Begin Supplied material
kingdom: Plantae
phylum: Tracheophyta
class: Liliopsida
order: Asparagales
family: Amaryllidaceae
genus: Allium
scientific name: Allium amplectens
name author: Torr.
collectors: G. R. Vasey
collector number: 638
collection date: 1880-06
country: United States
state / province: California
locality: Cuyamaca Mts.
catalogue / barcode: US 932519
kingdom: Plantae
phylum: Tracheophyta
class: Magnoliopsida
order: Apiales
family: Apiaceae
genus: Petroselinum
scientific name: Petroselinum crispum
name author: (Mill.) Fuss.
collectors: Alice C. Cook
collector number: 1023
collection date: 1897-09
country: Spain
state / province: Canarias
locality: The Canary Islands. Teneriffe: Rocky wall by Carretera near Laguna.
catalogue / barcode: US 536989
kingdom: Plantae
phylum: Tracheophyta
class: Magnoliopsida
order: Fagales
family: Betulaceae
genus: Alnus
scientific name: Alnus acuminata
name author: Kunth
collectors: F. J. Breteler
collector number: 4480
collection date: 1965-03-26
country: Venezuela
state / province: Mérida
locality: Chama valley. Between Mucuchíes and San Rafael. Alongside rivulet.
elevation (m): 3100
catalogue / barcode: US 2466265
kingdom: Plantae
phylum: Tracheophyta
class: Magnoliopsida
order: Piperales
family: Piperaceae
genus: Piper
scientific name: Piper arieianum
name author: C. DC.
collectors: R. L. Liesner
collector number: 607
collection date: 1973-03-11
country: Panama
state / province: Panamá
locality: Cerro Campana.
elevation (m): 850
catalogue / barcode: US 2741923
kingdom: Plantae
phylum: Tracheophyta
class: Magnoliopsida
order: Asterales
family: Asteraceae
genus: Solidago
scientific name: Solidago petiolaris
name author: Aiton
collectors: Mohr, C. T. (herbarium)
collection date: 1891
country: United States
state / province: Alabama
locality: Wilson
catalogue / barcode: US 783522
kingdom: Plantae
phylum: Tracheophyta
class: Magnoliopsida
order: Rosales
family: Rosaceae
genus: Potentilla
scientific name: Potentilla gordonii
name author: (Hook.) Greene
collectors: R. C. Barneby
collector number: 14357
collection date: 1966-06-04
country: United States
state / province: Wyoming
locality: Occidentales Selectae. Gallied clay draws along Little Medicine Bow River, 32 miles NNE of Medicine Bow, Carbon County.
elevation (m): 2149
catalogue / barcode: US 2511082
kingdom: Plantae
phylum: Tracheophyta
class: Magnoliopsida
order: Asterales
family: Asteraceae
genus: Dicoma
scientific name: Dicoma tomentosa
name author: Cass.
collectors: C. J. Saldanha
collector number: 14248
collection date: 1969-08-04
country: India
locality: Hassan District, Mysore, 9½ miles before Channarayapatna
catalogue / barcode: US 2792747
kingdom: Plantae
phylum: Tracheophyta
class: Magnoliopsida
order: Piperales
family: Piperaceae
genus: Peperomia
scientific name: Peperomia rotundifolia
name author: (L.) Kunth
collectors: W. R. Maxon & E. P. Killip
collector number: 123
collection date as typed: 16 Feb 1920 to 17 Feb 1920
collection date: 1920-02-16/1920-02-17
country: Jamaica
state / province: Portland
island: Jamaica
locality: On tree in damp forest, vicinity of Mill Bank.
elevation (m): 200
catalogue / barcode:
End Supplied material
● **Stated goal**: Turn every line of the entries above into a JSON list of strings, with one string for each line and blank lines left out.

● **Solution**:
[
  "kingdom: Plantae",
  "phylum: Tracheophyta",
  "class: Liliopsida",
  "order: Asparagales",
  "family: Amaryllidaceae",
  "genus: Allium",
  "scientific name: Allium amplectens",
  "name author: Torr.",
  "collectors: G. R. Vasey",
  "collector number: 638",
  "collection date: 1880-06",
  "country: United States",
  "state / province: California",
  "locality: Cuyamaca Mts.",
  "catalogue / barcode: US 932519",
  "kingdom: Plantae",
  "phylum: Tracheophyta",
  "class: Magnoliopsida",
  "order: Apiales",
  "family: Apiaceae",
  "genus: Petroselinum",
  "scientific name: Petroselinum crispum",
  "name author: (Mill.) Fuss.",
  "collectors: Alice C. Cook",
  "collector number: 1023",
  "collection date: 1897-09",
  "country: Spain",
  "state / province: Canarias",
  "locality: The Canary Islands. Teneriffe: Rocky wall by Carretera near Laguna.",
  "catalogue / barcode: US 536989",
  "kingdom: Plantae",
  "phylum: Tracheophyta",
  "class: Magnoliopsida",
  "order: Fagales",
  "family: Betulaceae",
  "genus: Alnus",
  "scientific name: Alnus acuminata",
  "name author: Kunth",
  "collectors: F. J. Breteler",
  "collector number: 4480",
  "collection date: 1965-03-26",
  "country: Venezuela",
  "state / province: Mérida",
  "locality: Chama valley. Between Mucuchíes and San Rafael. Alongside rivulet.",
  "elevation (m): 3100",
  "catalogue / barcode: US 2466265",
  "kingdom: Plantae",
  "phylum: Tracheophyta",
  "class: Magnoliopsida",
  "order: Piperales",
  "family: Piperaceae",
  "genus: Piper",
  "scientific name: Piper arieianum",
  "name author: C. DC.",
  "collectors: R. L. Liesner",
  "collector number: 607",
  "collection date: 1973-03-11",
  "country: Panama",
  "state / province: Panamá",
  "locality: Cerro Campana.",
  "elevation (m): 850",
  "catalogue / barcode: US 2741923",
  "kingdom: Plantae",
  "phylum: Tracheophyta",
  "class: Magnoliopsida",
  "order: Asterales",
  "family: Asteraceae",
  "genus: Solidago",
  "scientific name: Solidago petiolaris",
  "name author: Aiton",
  "collectors: Mohr, C. T. (herbarium)",
  "collection date: 1891",
  "country: United States",
  "state / province: Alabama",
  "locality: Wilson",
  "catalogue / barcode: US 783522",
  "kingdom: Plantae",
  "phylum: Tracheophyta",
  "class: Magnoliopsida",
  "order: Rosales",
  "family: Rosaceae",
  "genus: Potentilla",
  "scientific name: Potentilla gordonii",
  "name author: (Hook.) Greene",
  "collectors: R. C. Barneby",
  "collector number: 14357",
  "collection date: 1966-06-04",
  "country: United States",
  "state / province: Wyoming",
  "locality: Occidentales Selectae. Gallied clay draws along Little Medicine Bow River, 32 miles NNE of Medicine Bow, Carbon County.",
  "elevation (m): 2149",
  "catalogue / barcode: US 2511082",
  "kingdom: Plantae",
  "phylum: Tracheophyta",
  "class: Magnoliopsida",
  "order: Asterales",
  "family: Asteraceae",
  "genus: Dicoma",
  "scientific name: Dicoma tomentosa",
  "name author: Cass.",
  "collectors: C. J. Saldanha",
  "collector number: 14248",
  "collection date: 1969-08-04",
  "country: India",
  "locality: Hassan District, Mysore, 9½ miles before Channarayapatna",
  "catalogue / barcode: US 2792747",
  "kingdom: Plantae",
  "phylum: Tracheophyta",
  "class: Magnoliopsida",
  "order: Piperales",
  "family: Piperaceae",
  "genus: Peperomia",
  "scientific name: Peperomia rotundifolia",
  "name author: (L.) Kunth",
  "collectors: W. R. Maxon & E. P. Killip",
  "collector number: 123",
  "collection date as typed: 16 Feb 1920 to 17 Feb 1920",
  "collection date: 1920-02-16/1920-02-17",
  "country: Jamaica",
  "state / province: Portland",
  "island: Jamaica",
  "locality: On tree in damp forest, vicinity of Mill Bank.",
  "elevation (m): 200",
  "catalogue / barcode:"
]